While Clark County jail limits families’ access to prisoners, it welcomes TV producers: The blackout of information about the exploding prison population created fodder for collective fantasizing

In some ways, the success of 60 Days In can trace its origin to the 1970s, when a boom in prison construction was accompanied by a series of laws designed to fill the structures — mandatory minimum sentences, “three strikes” laws, and the “war on drugs.” At the same time, most states also enacted laws making it illegal for convicted authors to receive money for their writing; prison writing programs were defunded, and press access was restricted. The exploding prison population combined with the blackout of information created fodder for collective fantasizing about life in prison.

Neither video visitation nor 60 Days In bring outsiders any closer to understanding life inside of Clark County Jail. Video visitation software blurs and blacks out the camera and 60 Days In uses dramatic music, quick cuts, and familiar reality-TV tropes like the “confessional” that obscure the chronology of events. These distortions can be painful for both prisoners and their loved ones and shroud the reality of life inside.

“Even superficially realistic representations, such as the Oz TV serial, end up masking or normalizing America’s vast complex of institutionalized torture,” writes historian Bruce Franklin. “Perhaps the dominant image, promulgated by the very forces that have instituted the prison-building frenzy, envisions prison as a kind of summer camp for vicious criminals, where convicts comfortably loll around watching TV and lifting weights.”

In the penultimate episode of season two, the sheriff, his captain and a criminology professor debrief with one of the undercover contestants, Ashleigh. They ask her if, as a new mom, she was able to maintain relationships with her family while in jail using the technology available. “I know that the policy is no face-to-face visitation here,” she says, “but I feel like that would ease so much stress and tension. I feel like the benefit of someone being able to see their family and know that someone actually is out there and cares, that would really help reduce someone being locked up again.”

WHAT THE TASK REQUIRES:
Go on with the article about Clark County Jail and 60 Days In, picking up right after its last sentence. You won't need the items for this.

GIVEN DATA:
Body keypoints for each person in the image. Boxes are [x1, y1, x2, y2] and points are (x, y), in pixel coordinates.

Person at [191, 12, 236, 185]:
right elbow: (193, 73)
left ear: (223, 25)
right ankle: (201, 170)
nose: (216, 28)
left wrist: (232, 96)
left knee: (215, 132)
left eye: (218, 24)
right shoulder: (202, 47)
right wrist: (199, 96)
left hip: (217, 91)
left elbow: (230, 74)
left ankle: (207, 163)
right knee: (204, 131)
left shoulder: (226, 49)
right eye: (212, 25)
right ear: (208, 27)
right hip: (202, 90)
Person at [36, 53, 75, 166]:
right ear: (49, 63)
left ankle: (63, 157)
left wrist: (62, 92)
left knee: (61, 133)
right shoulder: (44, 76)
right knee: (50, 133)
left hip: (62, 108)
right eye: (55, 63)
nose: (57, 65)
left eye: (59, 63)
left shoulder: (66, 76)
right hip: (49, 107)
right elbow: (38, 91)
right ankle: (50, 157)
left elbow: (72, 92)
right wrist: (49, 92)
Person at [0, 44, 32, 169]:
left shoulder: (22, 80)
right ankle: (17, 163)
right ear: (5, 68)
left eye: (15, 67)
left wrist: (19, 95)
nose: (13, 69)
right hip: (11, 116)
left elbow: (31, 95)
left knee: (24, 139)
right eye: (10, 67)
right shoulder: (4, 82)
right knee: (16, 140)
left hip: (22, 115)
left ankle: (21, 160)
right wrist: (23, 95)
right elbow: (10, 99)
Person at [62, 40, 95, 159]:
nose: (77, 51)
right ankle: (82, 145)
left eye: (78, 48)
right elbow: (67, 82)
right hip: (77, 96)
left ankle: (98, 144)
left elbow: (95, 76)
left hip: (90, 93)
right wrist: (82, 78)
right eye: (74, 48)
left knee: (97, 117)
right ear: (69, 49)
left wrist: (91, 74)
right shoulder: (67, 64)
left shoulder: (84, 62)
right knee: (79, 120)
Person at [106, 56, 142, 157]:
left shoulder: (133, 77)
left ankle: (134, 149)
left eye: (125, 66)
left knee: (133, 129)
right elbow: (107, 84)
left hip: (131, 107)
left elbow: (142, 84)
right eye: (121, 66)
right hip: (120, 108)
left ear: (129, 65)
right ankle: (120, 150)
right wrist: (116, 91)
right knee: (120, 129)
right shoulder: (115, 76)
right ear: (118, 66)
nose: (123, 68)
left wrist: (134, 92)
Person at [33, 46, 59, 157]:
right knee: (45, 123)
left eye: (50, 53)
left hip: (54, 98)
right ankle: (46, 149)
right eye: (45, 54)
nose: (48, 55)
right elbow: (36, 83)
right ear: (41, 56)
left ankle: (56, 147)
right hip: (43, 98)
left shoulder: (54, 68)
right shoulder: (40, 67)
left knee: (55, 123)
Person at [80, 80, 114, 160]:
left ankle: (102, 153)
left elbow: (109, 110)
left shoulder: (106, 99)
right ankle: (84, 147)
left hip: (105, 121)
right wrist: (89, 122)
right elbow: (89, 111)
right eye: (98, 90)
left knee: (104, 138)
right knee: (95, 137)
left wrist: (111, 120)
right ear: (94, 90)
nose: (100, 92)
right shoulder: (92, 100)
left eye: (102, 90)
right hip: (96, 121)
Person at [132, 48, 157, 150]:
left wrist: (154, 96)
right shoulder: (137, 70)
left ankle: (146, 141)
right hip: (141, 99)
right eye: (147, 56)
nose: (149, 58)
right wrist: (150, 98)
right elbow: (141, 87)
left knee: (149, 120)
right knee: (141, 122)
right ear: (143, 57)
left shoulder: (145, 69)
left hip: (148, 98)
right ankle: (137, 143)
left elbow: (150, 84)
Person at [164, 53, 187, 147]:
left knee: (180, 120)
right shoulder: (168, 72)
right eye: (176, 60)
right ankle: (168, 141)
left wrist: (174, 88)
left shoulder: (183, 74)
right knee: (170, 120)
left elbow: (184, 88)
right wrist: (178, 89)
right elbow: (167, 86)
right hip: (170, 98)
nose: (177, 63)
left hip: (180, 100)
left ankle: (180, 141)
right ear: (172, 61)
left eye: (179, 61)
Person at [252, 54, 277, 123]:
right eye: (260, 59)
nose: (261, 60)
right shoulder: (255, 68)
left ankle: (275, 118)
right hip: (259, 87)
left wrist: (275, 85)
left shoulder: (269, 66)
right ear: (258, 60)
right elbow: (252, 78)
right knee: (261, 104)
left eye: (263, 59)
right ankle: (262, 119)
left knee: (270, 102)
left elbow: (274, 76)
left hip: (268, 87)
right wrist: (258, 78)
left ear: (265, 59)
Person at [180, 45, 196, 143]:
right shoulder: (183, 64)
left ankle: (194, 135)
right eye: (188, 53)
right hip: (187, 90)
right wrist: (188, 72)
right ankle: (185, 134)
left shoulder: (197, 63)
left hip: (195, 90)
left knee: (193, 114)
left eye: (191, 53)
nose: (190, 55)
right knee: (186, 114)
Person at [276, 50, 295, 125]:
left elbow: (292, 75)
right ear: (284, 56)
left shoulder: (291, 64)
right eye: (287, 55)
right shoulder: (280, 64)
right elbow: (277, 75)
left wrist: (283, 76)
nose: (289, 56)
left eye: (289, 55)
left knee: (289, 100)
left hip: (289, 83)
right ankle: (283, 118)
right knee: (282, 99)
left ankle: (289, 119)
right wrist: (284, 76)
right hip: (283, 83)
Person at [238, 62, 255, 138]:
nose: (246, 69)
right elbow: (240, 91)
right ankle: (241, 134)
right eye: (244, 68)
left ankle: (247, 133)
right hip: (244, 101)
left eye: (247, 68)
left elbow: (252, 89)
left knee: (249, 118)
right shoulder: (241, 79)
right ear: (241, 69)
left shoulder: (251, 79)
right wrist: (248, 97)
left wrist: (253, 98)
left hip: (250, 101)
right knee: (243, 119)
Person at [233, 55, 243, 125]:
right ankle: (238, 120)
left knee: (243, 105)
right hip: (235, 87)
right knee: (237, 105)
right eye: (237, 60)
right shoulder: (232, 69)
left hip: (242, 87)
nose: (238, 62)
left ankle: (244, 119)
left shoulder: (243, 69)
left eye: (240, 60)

ANSWER SPACE:
At first Laura couldn’t bring herself to watch 60 Days In, because she knew it was filmed while her brother was going through withdrawal from heroin, without access to replacement medication like Suboxone, which the jail didn’t allow. It also showed the prisoners corralled in a holding room for days, sleeping on the floor, without adequate water and shower facilities after a sewer pipe burst in the jail.


In terms of regulating the video visiting industry on a federal level, Rabuy of PPI is worried that the FCC will not be able to do anything anytime soon. The FCC is still dealing with legal battles resulting from its attempts to regulate the phone industry, which similarly charges families exorbitant rates to stay in touch with incarcerated family members. Since premiering last March, 60 Days In has become, according to BuzzFeed, “TV’s No. 1 new unscripted cable series and the network’s No. 1 program.”

The roleplay ad for Tech Friends ends with the “inmate” trying to say something: “Hey, if you see —”

The “father” character speaks over him. “Okay I’m gonna hang up,” he says calmly, with a slight smile. “Enjoy your stay at the ‘hotel.’”

“Yeah, yeah, the roach motel,” the inmate responds. “Thanks.”

As he begins to stand up, both screens freeze. The two men’s faces float; it’s impossible to tell what they’re looking at. All you can hear is loud buzzing.

Sarah Beller is a social worker and writer.